Minister of Post and Telecommunications
- In office 27 January 1950 – 7 July 1953
- Prime Minister: Acide De Gasperi
- Preceded by: Angelo Raffaele Jervolino
- Succeeded by: Giuseppe Togni
- In office 15 February 1959 – 23 March 1960
- Prime Minister: Antonio Segni
- Preceded by: Alberto Simonini
- Succeeded by: Antonio Maxia

Member of the Senate of the Republic
- In office 28 April 1963 – 4 July 1976
- Constituency: Lanciano-Vasto

Member of the Chamber of Deputies
- In office 8 May 1948 – 28 April 1963

Member of the Constituent Assembly
- In office 25 June 1946 – 31 January 1948

Personal details
- Born: 12 June 1897 Vasto, Italy
- Died: 30 January 1979 (aged 81) Rome, Italy
- Party: Christian Democracy
- Spouse: Letizia De Giorgio
- Children: 3
- Alma mater: Sapienza University of Rome

= Giuseppe Spataro =

Italian politician (1897–1979)

Giuseppe Spataro (12 June 1897 – 30 January 1979) was an Italian politician.

== Biography ==
Spataro was born in Vasto, Italy to Anna and Alfonso Nasci, who were a high-class Italian family, in the urban center within the province Chieti.

After studying in his birth city of Vasto, Spataro transferred to a boarding school called Montecassino in 1908, the adjustment to this new life made easier by the death of his father in 1910. In 1914, Spataro moved to Rome to study Law and graduated in 1919.

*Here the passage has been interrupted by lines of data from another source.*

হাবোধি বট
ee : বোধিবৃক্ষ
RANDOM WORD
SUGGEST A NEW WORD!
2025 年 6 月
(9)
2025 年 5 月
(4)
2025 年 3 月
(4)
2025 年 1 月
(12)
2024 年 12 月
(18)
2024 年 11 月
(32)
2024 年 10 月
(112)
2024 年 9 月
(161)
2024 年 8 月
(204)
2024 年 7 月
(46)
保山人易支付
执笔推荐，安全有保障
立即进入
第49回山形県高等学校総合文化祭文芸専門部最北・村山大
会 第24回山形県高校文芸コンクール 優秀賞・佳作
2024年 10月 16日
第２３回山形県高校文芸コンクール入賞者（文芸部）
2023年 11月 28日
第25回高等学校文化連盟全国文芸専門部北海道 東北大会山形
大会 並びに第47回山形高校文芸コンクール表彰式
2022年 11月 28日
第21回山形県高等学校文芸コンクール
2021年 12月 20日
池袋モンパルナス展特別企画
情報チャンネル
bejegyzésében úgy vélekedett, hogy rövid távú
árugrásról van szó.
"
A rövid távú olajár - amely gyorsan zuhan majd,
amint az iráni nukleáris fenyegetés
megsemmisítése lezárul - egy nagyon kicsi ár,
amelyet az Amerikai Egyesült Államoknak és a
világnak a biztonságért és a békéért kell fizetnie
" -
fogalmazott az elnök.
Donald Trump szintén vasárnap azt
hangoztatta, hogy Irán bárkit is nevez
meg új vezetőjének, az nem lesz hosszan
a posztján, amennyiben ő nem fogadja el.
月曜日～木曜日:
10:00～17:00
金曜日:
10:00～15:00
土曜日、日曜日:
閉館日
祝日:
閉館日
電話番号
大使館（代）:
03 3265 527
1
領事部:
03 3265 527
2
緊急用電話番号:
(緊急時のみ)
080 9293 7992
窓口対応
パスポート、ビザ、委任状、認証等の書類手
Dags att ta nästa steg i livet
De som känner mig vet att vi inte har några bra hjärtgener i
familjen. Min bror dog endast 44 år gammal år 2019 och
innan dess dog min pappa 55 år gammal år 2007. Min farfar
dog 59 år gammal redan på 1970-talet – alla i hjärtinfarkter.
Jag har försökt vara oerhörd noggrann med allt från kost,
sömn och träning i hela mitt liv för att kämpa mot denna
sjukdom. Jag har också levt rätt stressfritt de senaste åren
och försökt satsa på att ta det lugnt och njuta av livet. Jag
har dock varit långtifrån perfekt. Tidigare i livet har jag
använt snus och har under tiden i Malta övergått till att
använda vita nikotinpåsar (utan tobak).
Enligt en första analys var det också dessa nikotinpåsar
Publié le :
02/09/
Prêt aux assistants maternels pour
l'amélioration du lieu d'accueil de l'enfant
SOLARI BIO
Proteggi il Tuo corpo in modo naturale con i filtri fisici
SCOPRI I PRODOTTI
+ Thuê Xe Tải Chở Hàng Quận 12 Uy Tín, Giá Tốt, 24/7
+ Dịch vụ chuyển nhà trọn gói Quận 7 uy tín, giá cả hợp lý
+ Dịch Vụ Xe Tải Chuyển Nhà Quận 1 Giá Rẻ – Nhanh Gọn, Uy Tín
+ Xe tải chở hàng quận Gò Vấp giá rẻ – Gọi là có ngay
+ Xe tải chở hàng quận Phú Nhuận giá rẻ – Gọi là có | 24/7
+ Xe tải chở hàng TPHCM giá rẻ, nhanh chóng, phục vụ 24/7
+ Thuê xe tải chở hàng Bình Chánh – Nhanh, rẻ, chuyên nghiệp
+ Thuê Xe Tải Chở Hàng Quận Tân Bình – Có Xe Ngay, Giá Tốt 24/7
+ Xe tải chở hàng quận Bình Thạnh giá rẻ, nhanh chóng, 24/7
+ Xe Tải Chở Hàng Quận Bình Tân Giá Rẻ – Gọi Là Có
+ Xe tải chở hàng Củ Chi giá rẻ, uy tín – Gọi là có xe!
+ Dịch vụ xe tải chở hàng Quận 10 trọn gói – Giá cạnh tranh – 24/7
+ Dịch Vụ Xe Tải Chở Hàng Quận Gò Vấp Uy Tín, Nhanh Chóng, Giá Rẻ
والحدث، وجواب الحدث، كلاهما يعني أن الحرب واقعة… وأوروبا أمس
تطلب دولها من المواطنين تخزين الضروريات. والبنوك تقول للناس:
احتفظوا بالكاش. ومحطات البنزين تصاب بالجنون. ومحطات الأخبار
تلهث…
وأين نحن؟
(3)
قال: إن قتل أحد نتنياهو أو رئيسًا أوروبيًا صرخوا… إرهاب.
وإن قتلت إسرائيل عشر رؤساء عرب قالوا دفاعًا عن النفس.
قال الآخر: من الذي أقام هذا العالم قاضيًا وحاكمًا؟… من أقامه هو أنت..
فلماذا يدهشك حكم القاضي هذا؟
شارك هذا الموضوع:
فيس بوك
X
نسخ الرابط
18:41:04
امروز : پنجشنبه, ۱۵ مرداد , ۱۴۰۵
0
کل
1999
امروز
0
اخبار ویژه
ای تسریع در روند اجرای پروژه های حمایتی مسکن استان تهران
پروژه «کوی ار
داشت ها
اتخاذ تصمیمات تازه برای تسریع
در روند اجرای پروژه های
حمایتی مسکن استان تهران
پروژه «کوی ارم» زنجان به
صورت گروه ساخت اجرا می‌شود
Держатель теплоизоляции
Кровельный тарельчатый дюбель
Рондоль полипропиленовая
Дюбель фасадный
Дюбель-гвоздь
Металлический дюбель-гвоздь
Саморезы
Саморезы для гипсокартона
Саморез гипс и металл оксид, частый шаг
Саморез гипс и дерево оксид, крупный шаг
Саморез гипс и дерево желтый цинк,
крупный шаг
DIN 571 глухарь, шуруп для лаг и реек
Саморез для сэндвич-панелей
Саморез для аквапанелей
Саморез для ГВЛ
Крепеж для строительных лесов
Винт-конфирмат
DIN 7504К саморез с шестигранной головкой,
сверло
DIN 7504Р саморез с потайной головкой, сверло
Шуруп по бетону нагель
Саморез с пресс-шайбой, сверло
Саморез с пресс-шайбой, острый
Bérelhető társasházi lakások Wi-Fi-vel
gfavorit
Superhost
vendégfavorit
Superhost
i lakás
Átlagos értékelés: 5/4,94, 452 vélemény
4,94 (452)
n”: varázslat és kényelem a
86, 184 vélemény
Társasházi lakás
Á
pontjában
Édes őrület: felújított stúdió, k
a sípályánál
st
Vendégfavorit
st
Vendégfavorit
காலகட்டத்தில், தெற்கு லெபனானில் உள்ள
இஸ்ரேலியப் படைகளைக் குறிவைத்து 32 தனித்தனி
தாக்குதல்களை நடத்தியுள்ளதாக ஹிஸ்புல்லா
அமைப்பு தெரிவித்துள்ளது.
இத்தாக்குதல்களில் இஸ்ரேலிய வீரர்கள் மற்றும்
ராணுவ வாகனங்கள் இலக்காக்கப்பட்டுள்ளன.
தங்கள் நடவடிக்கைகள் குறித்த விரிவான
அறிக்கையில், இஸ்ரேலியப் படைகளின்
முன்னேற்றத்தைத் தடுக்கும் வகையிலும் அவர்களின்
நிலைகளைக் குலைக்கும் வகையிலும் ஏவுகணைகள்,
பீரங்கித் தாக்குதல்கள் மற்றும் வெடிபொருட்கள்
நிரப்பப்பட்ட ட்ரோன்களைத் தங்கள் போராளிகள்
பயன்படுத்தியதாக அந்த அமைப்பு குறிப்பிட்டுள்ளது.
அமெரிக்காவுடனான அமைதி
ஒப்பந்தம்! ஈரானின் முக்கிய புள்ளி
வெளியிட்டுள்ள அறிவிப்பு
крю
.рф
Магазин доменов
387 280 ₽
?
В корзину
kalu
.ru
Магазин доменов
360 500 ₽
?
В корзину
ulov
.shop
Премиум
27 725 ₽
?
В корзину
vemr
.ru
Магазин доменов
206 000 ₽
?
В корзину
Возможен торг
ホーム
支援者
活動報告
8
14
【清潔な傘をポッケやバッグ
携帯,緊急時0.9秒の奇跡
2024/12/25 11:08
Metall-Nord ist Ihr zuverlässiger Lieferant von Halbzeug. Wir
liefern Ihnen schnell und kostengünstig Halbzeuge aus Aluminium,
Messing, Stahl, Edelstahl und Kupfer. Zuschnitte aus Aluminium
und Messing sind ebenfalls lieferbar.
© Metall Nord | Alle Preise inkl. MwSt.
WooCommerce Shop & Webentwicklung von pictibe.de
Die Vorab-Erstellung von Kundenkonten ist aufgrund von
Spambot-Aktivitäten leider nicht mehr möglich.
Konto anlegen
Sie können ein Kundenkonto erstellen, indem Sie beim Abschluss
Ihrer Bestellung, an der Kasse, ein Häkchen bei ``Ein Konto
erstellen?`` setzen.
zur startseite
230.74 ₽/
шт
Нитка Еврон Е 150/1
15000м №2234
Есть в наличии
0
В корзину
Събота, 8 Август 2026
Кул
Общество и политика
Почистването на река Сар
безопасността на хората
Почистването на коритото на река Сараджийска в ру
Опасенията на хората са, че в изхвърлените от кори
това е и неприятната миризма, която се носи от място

During the First World War, Spataro initially served as a "corpo specializzato del Genio" and was later promoted as an official.

Already distinguished within the main catholic-roman journalist firms, he became an exponent member of FUCI. In 1919, he was elected vice president, later advanced as president of FUCI in 1920. Following his presidency at FUCI, Spataro was elected vice-president at another organization called Pax Romana. Eventually, Spataro’s close relations with Luigi Sturzo- led to his membership to the Roman sector of the Italian People's Party in 1919. From 1921 to 1925, Spataro served as the sole national vice-secretary.

In 1923, Spataro married Letizia De Giorgio. Together, the couple had 3 children: Alfonso, Anna and PierGiorgio. Following his marriage, in June 1925, Spataro became the principal organizer of the international “V” congress of the party. Soon after, from 1945-1946, he became the vice secretary of internal affairs, in 1946, he was elected member of the National council and president of RAI. Through his control of this radio, and then television programming, Spataro was able to create the basis for his future Democratic-Christian control over the media. He held this post, until 1950, when he stepped down as president of RAI, in order to assume the minister of communications role. In 1953, Spataro became minister of public works, and between 1953-1954, Spataro was the vice secretary of Christian Democratic political party. In 1960, he became the minister of Merchant Navy and the minister of internal affairs as well as the minister of transport. In 1959, Spataro resumed his office as minister of telecommunications until 1962. From 1964 until his death in 1979, Spataro served as president of the Istituto Luigi Sturzo, in Rome.